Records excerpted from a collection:
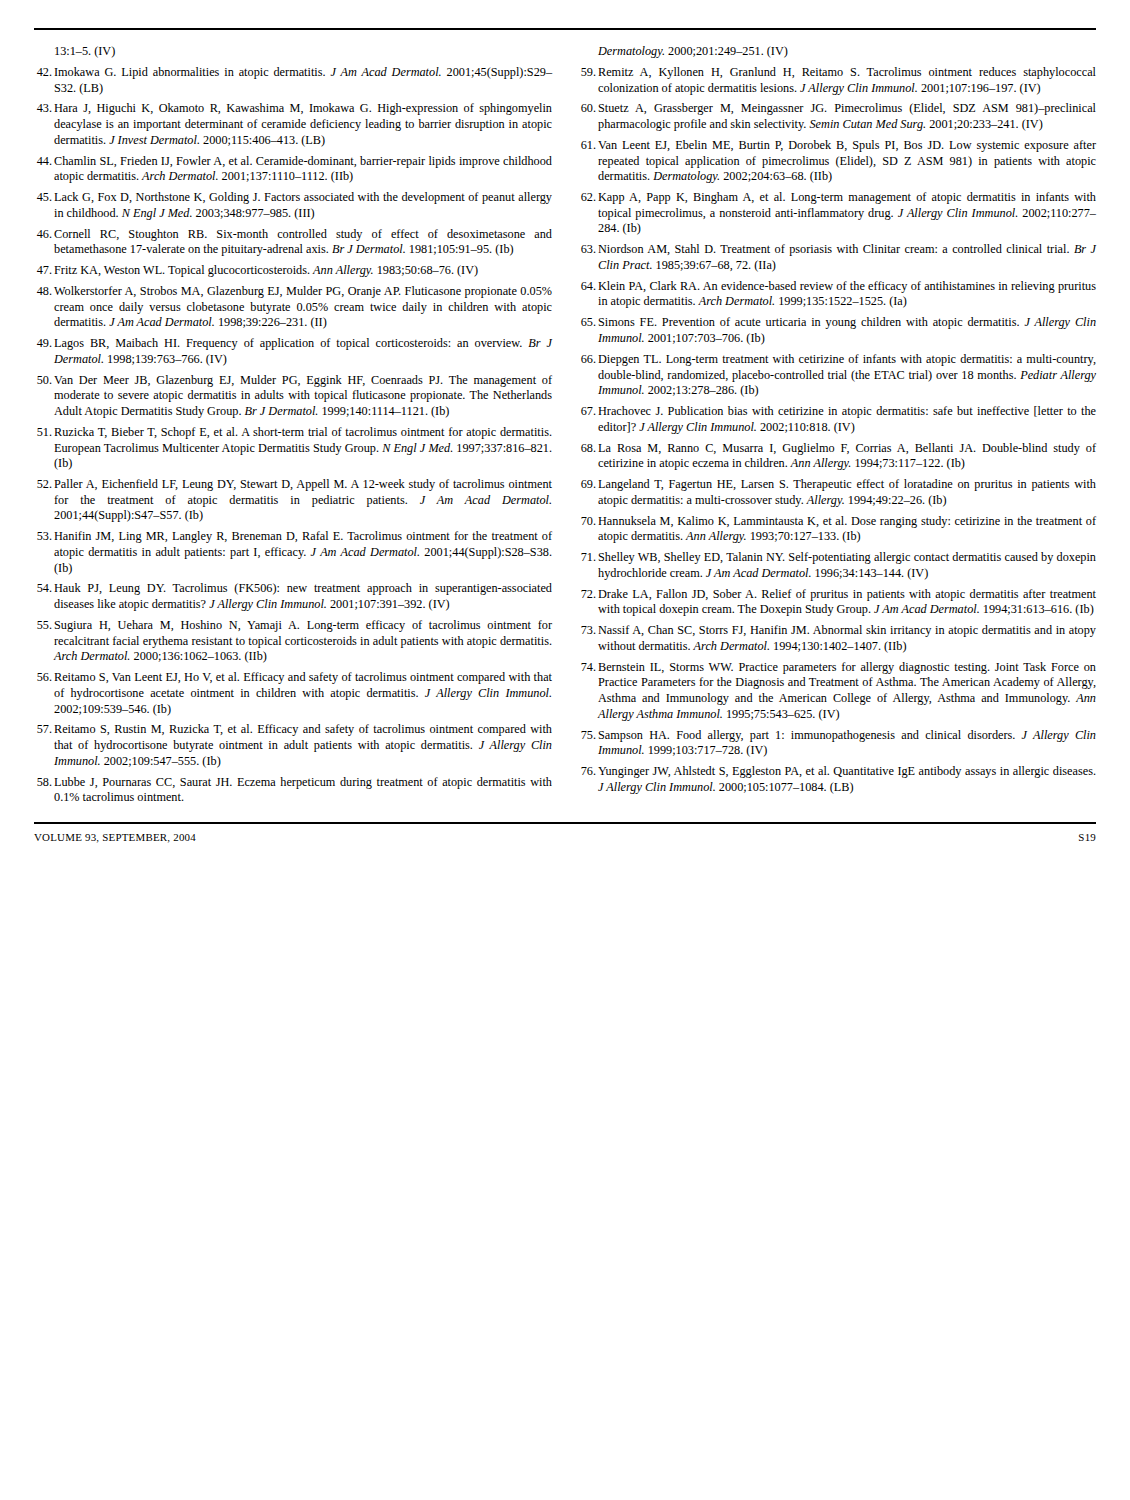13:1–5. (IV)
42. Imokawa G. Lipid abnormalities in atopic dermatitis. J Am Acad Dermatol. 2001;45(Suppl):S29–S32. (LB)
43. Hara J, Higuchi K, Okamoto R, Kawashima M, Imokawa G. High-expression of sphingomyelin deacylase is an important determinant of ceramide deficiency leading to barrier disruption in atopic dermatitis. J Invest Dermatol. 2000;115:406–413. (LB)
44. Chamlin SL, Frieden IJ, Fowler A, et al. Ceramide-dominant, barrier-repair lipids improve childhood atopic dermatitis. Arch Dermatol. 2001;137:1110–1112. (IIb)
45. Lack G, Fox D, Northstone K, Golding J. Factors associated with the development of peanut allergy in childhood. N Engl J Med. 2003;348:977–985. (III)
46. Cornell RC, Stoughton RB. Six-month controlled study of effect of desoximetasone and betamethasone 17-valerate on the pituitary-adrenal axis. Br J Dermatol. 1981;105:91–95. (Ib)
47. Fritz KA, Weston WL. Topical glucocorticosteroids. Ann Allergy. 1983;50:68–76. (IV)
48. Wolkerstorfer A, Strobos MA, Glazenburg EJ, Mulder PG, Oranje AP. Fluticasone propionate 0.05% cream once daily versus clobetasone butyrate 0.05% cream twice daily in children with atopic dermatitis. J Am Acad Dermatol. 1998;39:226–231. (II)
49. Lagos BR, Maibach HI. Frequency of application of topical corticosteroids: an overview. Br J Dermatol. 1998;139:763–766. (IV)
50. Van Der Meer JB, Glazenburg EJ, Mulder PG, Eggink HF, Coenraads PJ. The management of moderate to severe atopic dermatitis in adults with topical fluticasone propionate. The Netherlands Adult Atopic Dermatitis Study Group. Br J Dermatol. 1999;140:1114–1121. (Ib)
51. Ruzicka T, Bieber T, Schopf E, et al. A short-term trial of tacrolimus ointment for atopic dermatitis. European Tacrolimus Multicenter Atopic Dermatitis Study Group. N Engl J Med. 1997;337:816–821. (Ib)
52. Paller A, Eichenfield LF, Leung DY, Stewart D, Appell M. A 12-week study of tacrolimus ointment for the treatment of atopic dermatitis in pediatric patients. J Am Acad Dermatol. 2001;44(Suppl):S47–S57. (Ib)
53. Hanifin JM, Ling MR, Langley R, Breneman D, Rafal E. Tacrolimus ointment for the treatment of atopic dermatitis in adult patients: part I, efficacy. J Am Acad Dermatol. 2001;44(Suppl):S28–S38. (Ib)
54. Hauk PJ, Leung DY. Tacrolimus (FK506): new treatment approach in superantigen-associated diseases like atopic dermatitis? J Allergy Clin Immunol. 2001;107:391–392. (IV)
55. Sugiura H, Uehara M, Hoshino N, Yamaji A. Long-term efficacy of tacrolimus ointment for recalcitrant facial erythema resistant to topical corticosteroids in adult patients with atopic dermatitis. Arch Dermatol. 2000;136:1062–1063. (IIb)
56. Reitamo S, Van Leent EJ, Ho V, et al. Efficacy and safety of tacrolimus ointment compared with that of hydrocortisone acetate ointment in children with atopic dermatitis. J Allergy Clin Immunol. 2002;109:539–546. (Ib)
57. Reitamo S, Rustin M, Ruzicka T, et al. Efficacy and safety of tacrolimus ointment compared with that of hydrocortisone butyrate ointment in adult patients with atopic dermatitis. J Allergy Clin Immunol. 2002;109:547–555. (Ib)
58. Lubbe J, Pournaras CC, Saurat JH. Eczema herpeticum during treatment of atopic dermatitis with 0.1% tacrolimus ointment.
Dermatology. 2000;201:249–251. (IV)
59. Remitz A, Kyllonen H, Granlund H, Reitamo S. Tacrolimus ointment reduces staphylococcal colonization of atopic dermatitis lesions. J Allergy Clin Immunol. 2001;107:196–197. (IV)
60. Stuetz A, Grassberger M, Meingassner JG. Pimecrolimus (Elidel, SDZ ASM 981)–preclinical pharmacologic profile and skin selectivity. Semin Cutan Med Surg. 2001;20:233–241. (IV)
61. Van Leent EJ, Ebelin ME, Burtin P, Dorobek B, Spuls PI, Bos JD. Low systemic exposure after repeated topical application of pimecrolimus (Elidel), SD Z ASM 981) in patients with atopic dermatitis. Dermatology. 2002;204:63–68. (IIb)
62. Kapp A, Papp K, Bingham A, et al. Long-term management of atopic dermatitis in infants with topical pimecrolimus, a nonsteroid anti-inflammatory drug. J Allergy Clin Immunol. 2002;110:277–284. (Ib)
63. Niordson AM, Stahl D. Treatment of psoriasis with Clinitar cream: a controlled clinical trial. Br J Clin Pract. 1985;39:67–68, 72. (IIa)
64. Klein PA, Clark RA. An evidence-based review of the efficacy of antihistamines in relieving pruritus in atopic dermatitis. Arch Dermatol. 1999;135:1522–1525. (Ia)
65. Simons FE. Prevention of acute urticaria in young children with atopic dermatitis. J Allergy Clin Immunol. 2001;107:703–706. (Ib)
66. Diepgen TL. Long-term treatment with cetirizine of infants with atopic dermatitis: a multi-country, double-blind, randomized, placebo-controlled trial (the ETAC trial) over 18 months. Pediatr Allergy Immunol. 2002;13:278–286. (Ib)
67. Hrachovec J. Publication bias with cetirizine in atopic dermatitis: safe but ineffective [letter to the editor]? J Allergy Clin Immunol. 2002;110:818. (IV)
68. La Rosa M, Ranno C, Musarra I, Guglielmo F, Corrias A, Bellanti JA. Double-blind study of cetirizine in atopic eczema in children. Ann Allergy. 1994;73:117–122. (Ib)
69. Langeland T, Fagertun HE, Larsen S. Therapeutic effect of loratadine on pruritus in patients with atopic dermatitis: a multi-crossover study. Allergy. 1994;49:22–26. (Ib)
70. Hannuksela M, Kalimo K, Lammintausta K, et al. Dose ranging study: cetirizine in the treatment of atopic dermatitis. Ann Allergy. 1993;70:127–133. (Ib)
71. Shelley WB, Shelley ED, Talanin NY. Self-potentiating allergic contact dermatitis caused by doxepin hydrochloride cream. J Am Acad Dermatol. 1996;34:143–144. (IV)
72. Drake LA, Fallon JD, Sober A. Relief of pruritus in patients with atopic dermatitis after treatment with topical doxepin cream. The Doxepin Study Group. J Am Acad Dermatol. 1994;31:613–616. (Ib)
73. Nassif A, Chan SC, Storrs FJ, Hanifin JM. Abnormal skin irritancy in atopic dermatitis and in atopy without dermatitis. Arch Dermatol. 1994;130:1402–1407. (IIb)
74. Bernstein IL, Storms WW. Practice parameters for allergy diagnostic testing. Joint Task Force on Practice Parameters for the Diagnosis and Treatment of Asthma. The American Academy of Allergy, Asthma and Immunology and the American College of Allergy, Asthma and Immunology. Ann Allergy Asthma Immunol. 1995;75:543–625. (IV)
75. Sampson HA. Food allergy, part 1: immunopathogenesis and clinical disorders. J Allergy Clin Immunol. 1999;103:717–728. (IV)
76. Yunginger JW, Ahlstedt S, Eggleston PA, et al. Quantitative IgE antibody assays in allergic diseases. J Allergy Clin Immunol. 2000;105:1077–1084. (LB)
VOLUME 93, SEPTEMBER, 2004 S19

■ Problem to solve
Copy the lines that hold the word "management". Take them from the records above.

■ Written solution
50. Van Der Meer JB, Glazenburg EJ, Mulder PG, Eggink HF, Coenraads PJ. The management of moderate to severe atopic dermatitis in adults with topical fluticasone propionate. The Netherlands Adult Atopic Dermatitis Study Group. Br J Dermatol. 1999;140:1114–1121. (Ib)
62. Kapp A, Papp K, Bingham A, et al. Long-term management of atopic dermatitis in infants with topical pimecrolimus, a nonsteroid anti-inflammatory drug. J Allergy Clin Immunol. 2002;110:277–284. (Ib)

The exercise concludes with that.